BALANCE SHEET ENHANCEMENTS

In May 2022, the Company refinanced three existing credit facilities into a senior secured credit facility with an aggregate capacity of $750 million (the “$750 Million Credit Facility”), composed of a term loan with an aggregate principal amount of $530 million and a revolving credit facility of $220 million. The five-year agreement, which was nearly two times oversubscribed, extended the Company’s debt maturities, reduced the average margin and lowered quarterly amortization payments. The Company also enhanced its sustainability-linked features in the covenant structure of the $750 Million Credit Facility to include a target expenditure on energy efficiency improvements, decarbonization and other environmental related initiatives and a safety target (lost time injury frequency performance) in addition to reduction in carbon emissions outlined in the Poseidon Principles.

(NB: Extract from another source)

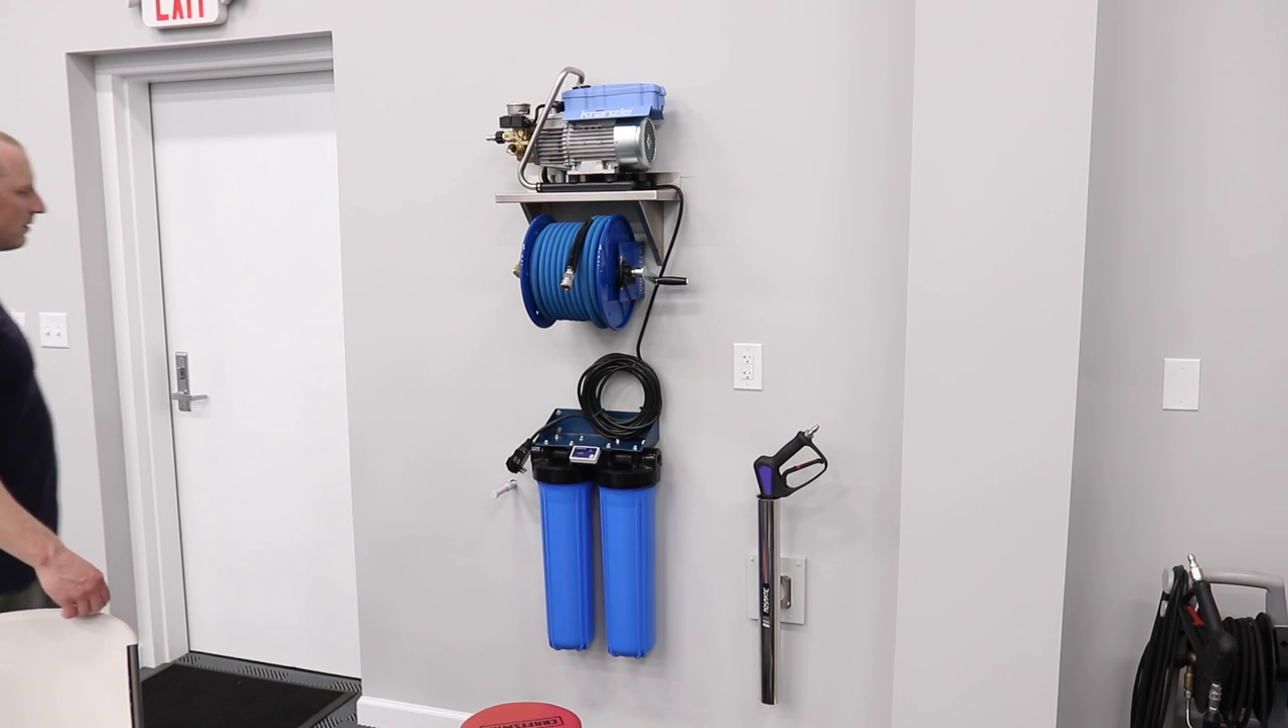All right so there's the wand holder mounted in place.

In June 2022, the Company sold its 50% stake in two floating storage and offshore (“FSO”) vessels to its joint venture partner. The Company received proceeds, net of adjustments for working capital and expenses, of $140 million.

In the first half of 2022, the Company refinanced three MRs through sale and leaseback arrangements with Japanese leasing companies, which generated approximately $21.7 million after debt repayment.